Dataset entries:
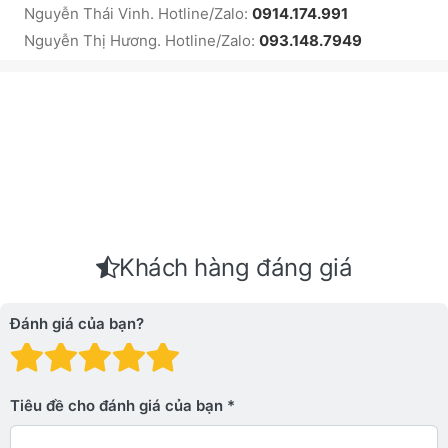
Nguyễn Thái Vinh. Hotline/Zalo:
0914.174.991
Nguyễn Thị Hương. Hotline/Zalo:
093.148.7949
Khách hàng đáng giá
Đánh giá của bạn?
Đánh giá: 1 trên 5 sao. Xấu
Đánh giá: 2 trên 5 sao.
Đánh giá: 3 trên 5 sao.
Đánh giá: 4 trên 5 sa
Đánh giá: 5 trên 5 
Tiêu đề cho đánh giá của bạn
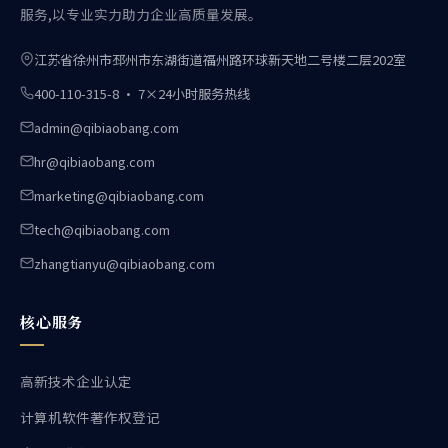
服务,以专业实力助力企业高质量发展。
江苏省徐州市邳州市东湖街道福州路环球新天地二号楼二层202室
400-110-315-8 · 7×24小时服务热线
admin@qibiaobang.com
hr@qibiaobang.com
marketing@qibiaobang.com
tech@qibiaobang.com
zhangtianyu@qibiaobang.com
核心服务
高新技术企业认定
计算机软件著作权登记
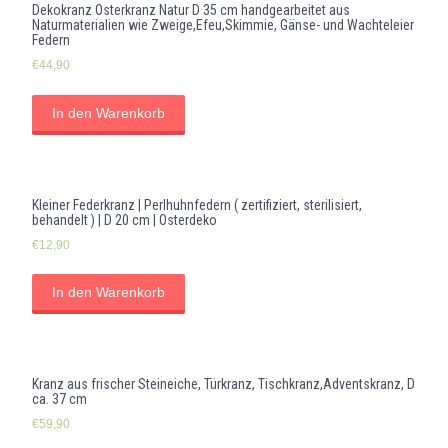
Dekokranz Osterkranz Natur D 35 cm handgearbeitet aus
Naturmaterialien wie Zweige,Efeu,Skimmie, Gänse- und Wachteleier
Federn
€
44,90
In den Warenkorb
Kleiner Federkranz | Perlhuhnfedern ( zertifiziert, sterilisiert,
behandelt ) | D 20 cm | Osterdeko
€
12,90
In den Warenkorb
Kranz aus frischer Steineiche, Türkranz, Tischkranz,Adventskranz, D
ca. 37 cm
€
59,90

### TASK REQUIREMENTS
The required output is every line of the data above, set down exactly and stripped of pictures.

### WRITTEN ANSWER
Nguyễn Thái Vinh. Hotline/Zalo:
0914.174.991
Nguyễn Thị Hương. Hotline/Zalo:
093.148.7949
Khách hàng đáng giá
Đánh giá của bạn?
Đánh giá: 1 trên 5 sao. Xấu
Đánh giá: 2 trên 5 sao.
Đánh giá: 3 trên 5 sao.
Đánh giá: 4 trên 5 sa
Đánh giá: 5 trên 5 
Tiêu đề cho đánh giá của bạn
服务,以专业实力助力企业高质量发展。
江苏省徐州市邳州市东湖街道福州路环球新天地二号楼二层202室
400-110-315-8 · 7×24小时服务热线
admin@qibiaobang.com
hr@qibiaobang.com
marketing@qibiaobang.com
tech@qibiaobang.com
zhangtianyu@qibiaobang.com
核心服务
高新技术企业认定
计算机软件著作权登记
Dekokranz Osterkranz Natur D 35 cm handgearbeitet aus
Naturmaterialien wie Zweige,Efeu,Skimmie, Gänse- und Wachteleier
Federn
€
44,90
In den Warenkorb
Kleiner Federkranz | Perlhuhnfedern ( zertifiziert, sterilisiert,
behandelt ) | D 20 cm | Osterdeko
€
12,90
In den Warenkorb
Kranz aus frischer Steineiche, Türkranz, Tischkranz,Adventskranz, D
ca. 37 cm
€
59,90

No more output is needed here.